It looks like I was right. Billy Knight doesn't want Curry. 18 days later, and they haven't thrown an offer his way. Good for the Hawks.


----------



## RP McMurphy (Jul 17, 2003)

TheATLien said:


> It looks like I was right. Billy Knight doesn't want Curry. 18 days later, and they haven't thrown an offer his way. Good for the Hawks.
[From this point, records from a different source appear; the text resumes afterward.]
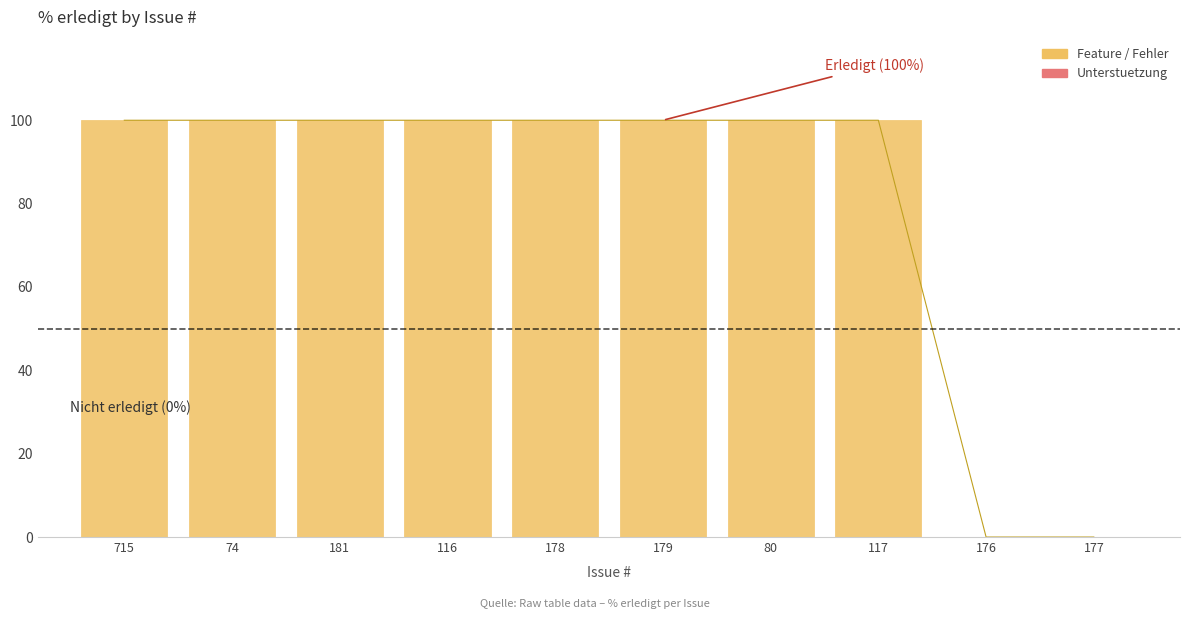

What position from the left is 177?

10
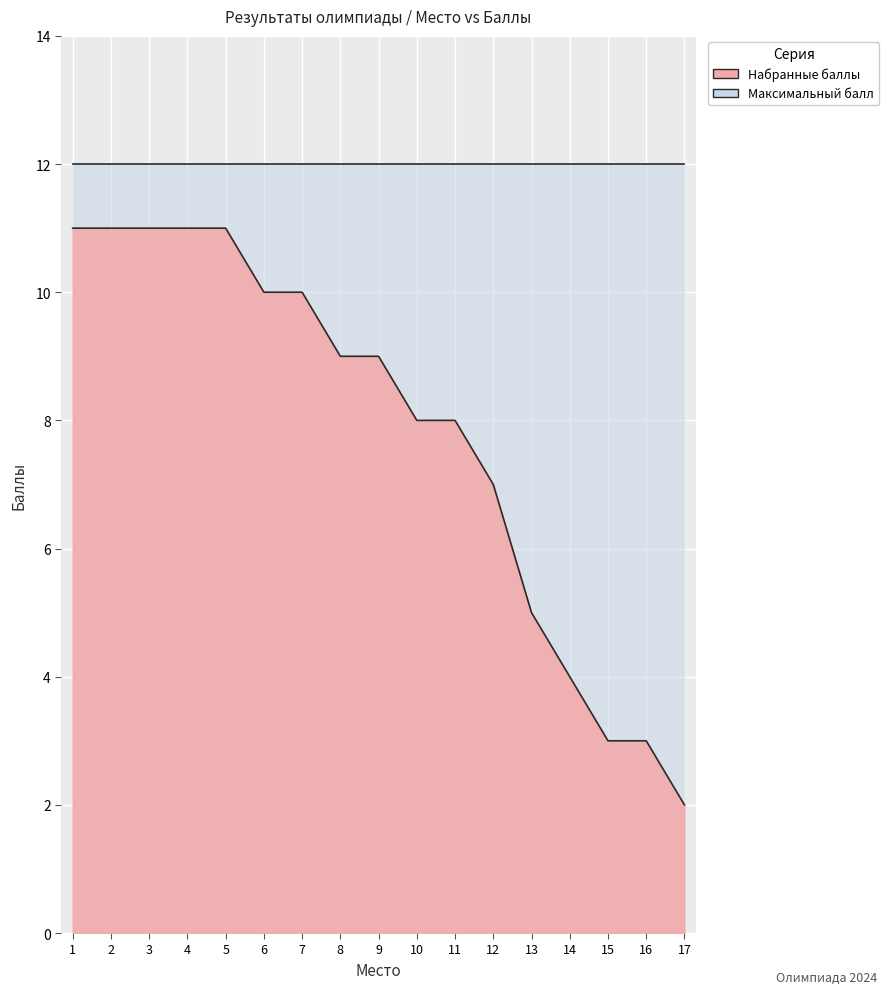

Reading right to left, what are all the values shown in this chart?

2	3	3	4	5	7	8	8	9	9	10	10	11	11	11	11	11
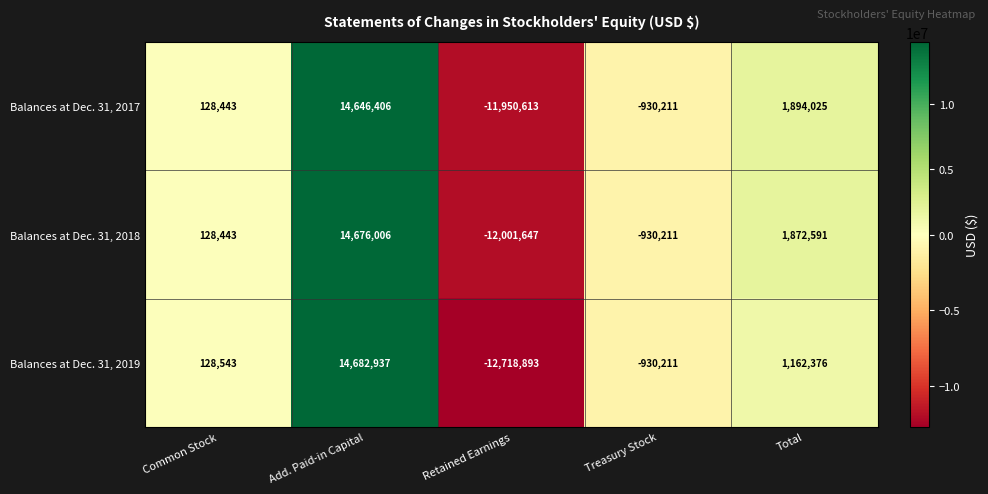

How many categories are shown in the chart?

5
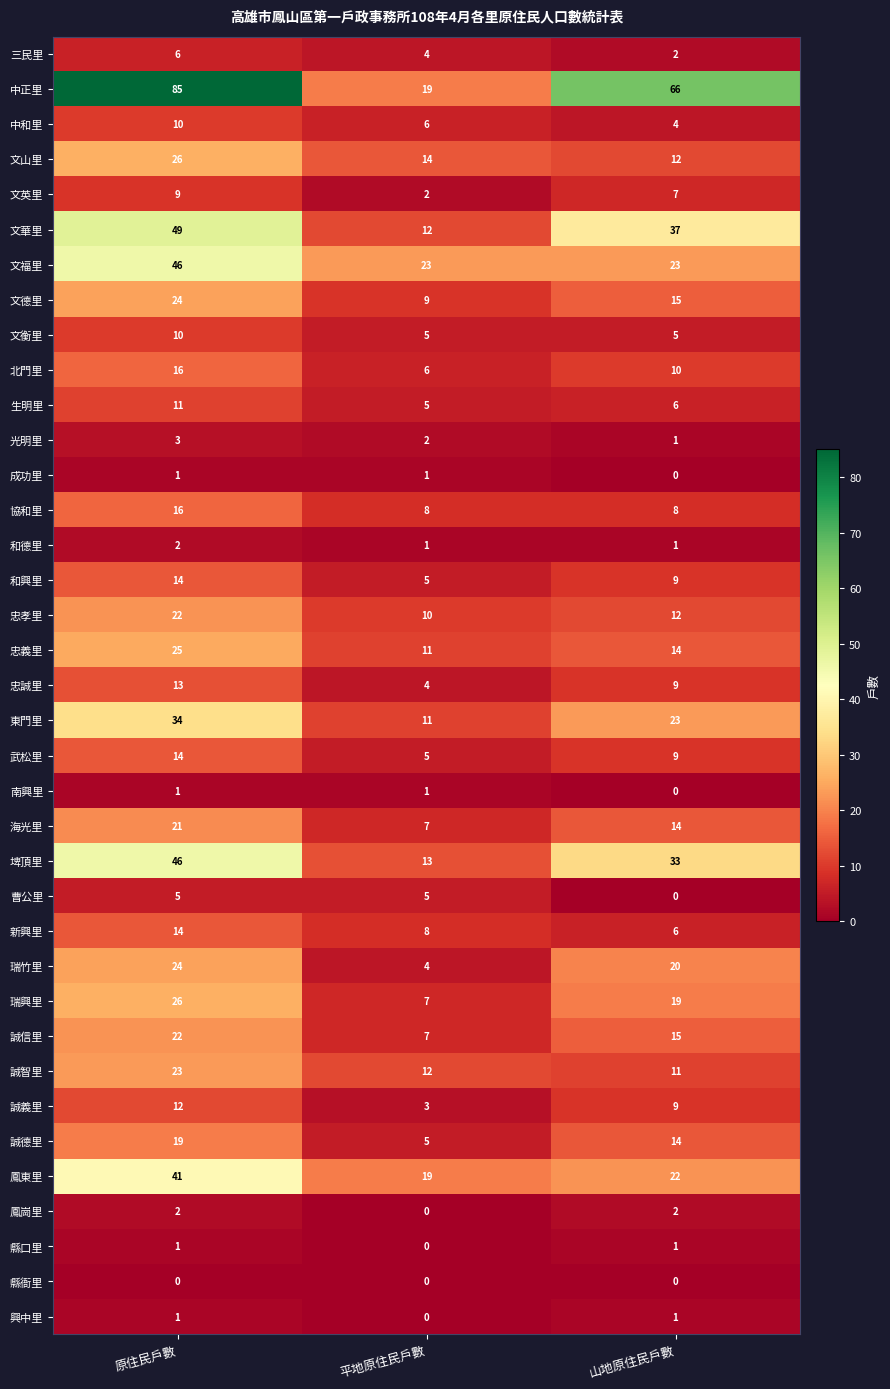

Rank the categories by 誠智里 value from lowest to highest.

山地原住民戶數, 平地原住民戶數, 原住民戶數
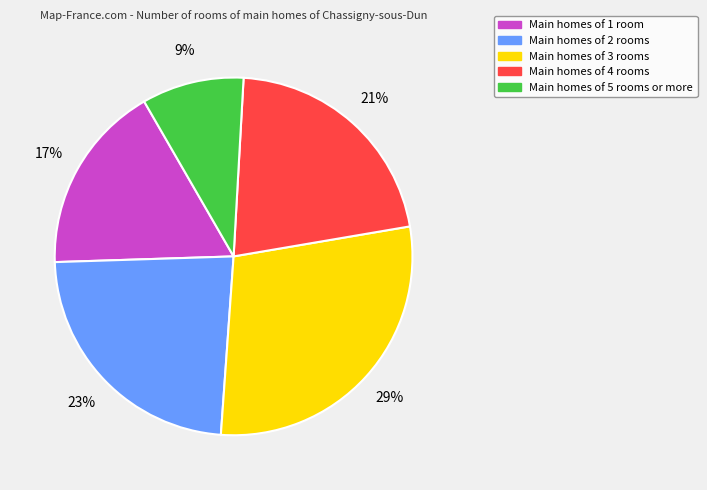

Which slice is the smallest?

Main homes of 5 rooms or more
I agree, good for them. I've actually been pretty impressed with the job Billy Knight has done in the past year or two, even though it hasn't paid dividends in the win column yet. This team has made so many bad moves for such a long time, it's nice to see them doing the right thing for once.


----------



## JNice (Jul 13, 2002)

RP McMurphy said:


> Actually he just averaged over 7 boards per game in those games (and that sucks anyway for a big man getting 30+ minutes) and it's a sample size of only 7 games. If his numbers are better in those seven games, I think it has more to do with them leaving him in there when he was playing well, and taking him out when he was playing badly (which was most of the time).



Well, I won't try to argue that he is a great rebounder but I think he'll do a decent job in Houston and I actually would have liked seeing him in Atlanta with the athletes they have already.


----------



## Deke (Jul 27, 2005)

i was watchin the ravens, i left chicago in 97, pretty funny that michael jordan followed me kinda a couple years later to play in washington. i was pissed in 98 cuz i always said i wanted to see jordans last game.


----------